At one stage, I made myself pick it up and I made myself draw. The results were contrived and banal. I dropped it back onto the table and left it there. But one night, when the house was too big, too empty, too quiet for one person, and just being in it felt oppressive, somewhere around midnight I found myself holding a biro and the rejected sketch-pad. The pen moved in the familiar anticlockwise oval that I’ve been sketching for years. Around and around and around – the lines not even, not clear, a blurry edge that becomes a face. I say ‘face’ but there are never any features – these are the old friends who exist in the margins and end-pages of my books. The people of my annotations.
A person’s art is as distinctive as their handwriting. Possibly your art says as much about personality as handwriting is said to do. I wonder what mine says about me. The leitmotifs occur with regularity:
The faceless people.
The classical drapery.
The arches and fan-vaults.
Poppy-like flowers and aspidistra-like greenery.
Swirls, spirals, scrolls, volutes, and swashes.
Spheres, cones, pyramids, and boxes.
All manner of strange craft.
Go ahead, analyse me. It’s probably all deeply significant. Or not.
Through the years I have decorated journals and notebooks with these images. As I grew older, they made their presence known in my work diary, on the edges of the minutes of meetings, and in the spaces in seminar handouts. Rarely, however, have they existed in a dedicated space. Neither have they been a focussed task, more a valve to release the pressure for a brain that was elsewhere engaged.

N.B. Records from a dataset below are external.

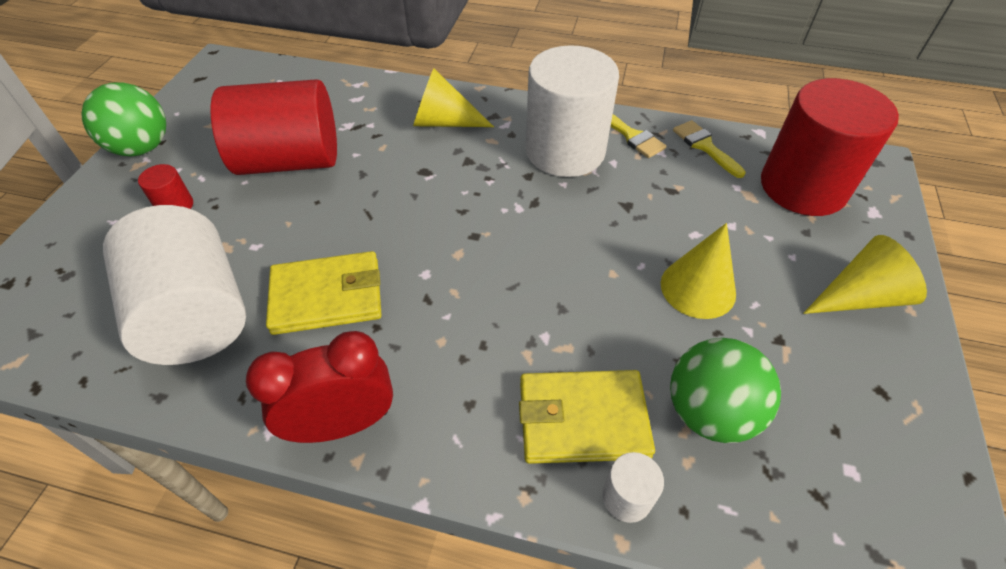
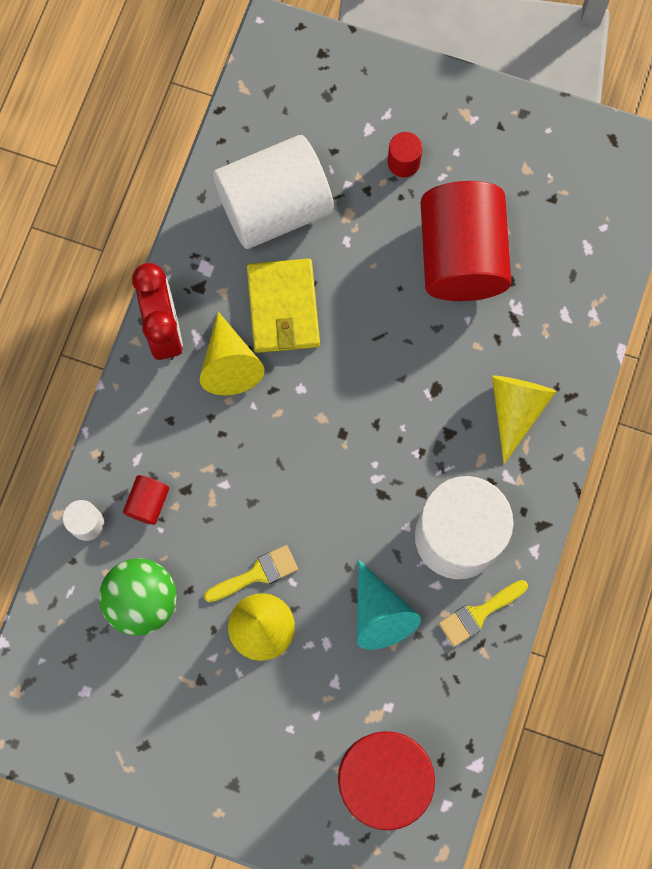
camera: 95 degrees right, 25 degrees up
(142, 148) = (491, 111): green ball -> none
(582, 419) = (148, 503): yellow wallet -> red cylinder
(652, 197) = (380, 614): none -> turquoise cone
(705, 146) = (454, 692): yellow brush -> yellow brush (257, 574)
(859, 297) = (237, 771): yellow cone -> yellow cone (229, 364)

The sudden space and silence that has come into my life seem to have encouraged their renaissance. The florescence into colour has been enabled by the new digital dimension. A sketch becomes a photograph which transforms through applications. I have a pixelated paintbox and a whole range of effects. Finally, I can realise (if that is the word for digital art) the ideas in my head. The technology makes it possible for me to achieve the effects that I intend.
There’s a certain level of acceptance as well. A colour, selected unintentionally, is allowed to remain. A shadow caused by photography in the wrong light is turned into a feature of the piece. It’s my ‘imperfect stitch’ though not an intentionally introduced flaw, rather an uncorrected error.
It’s a new thing for me to be relaxed about imperfection. It’s a new thing for me to put my creations out there for other people to see. A couple of samples risked on Instagram brought the approval of actual artists. The virtual imprimatur was unexpected and thrilling.
I may do more of this.
Also, it has brought me back to this blog.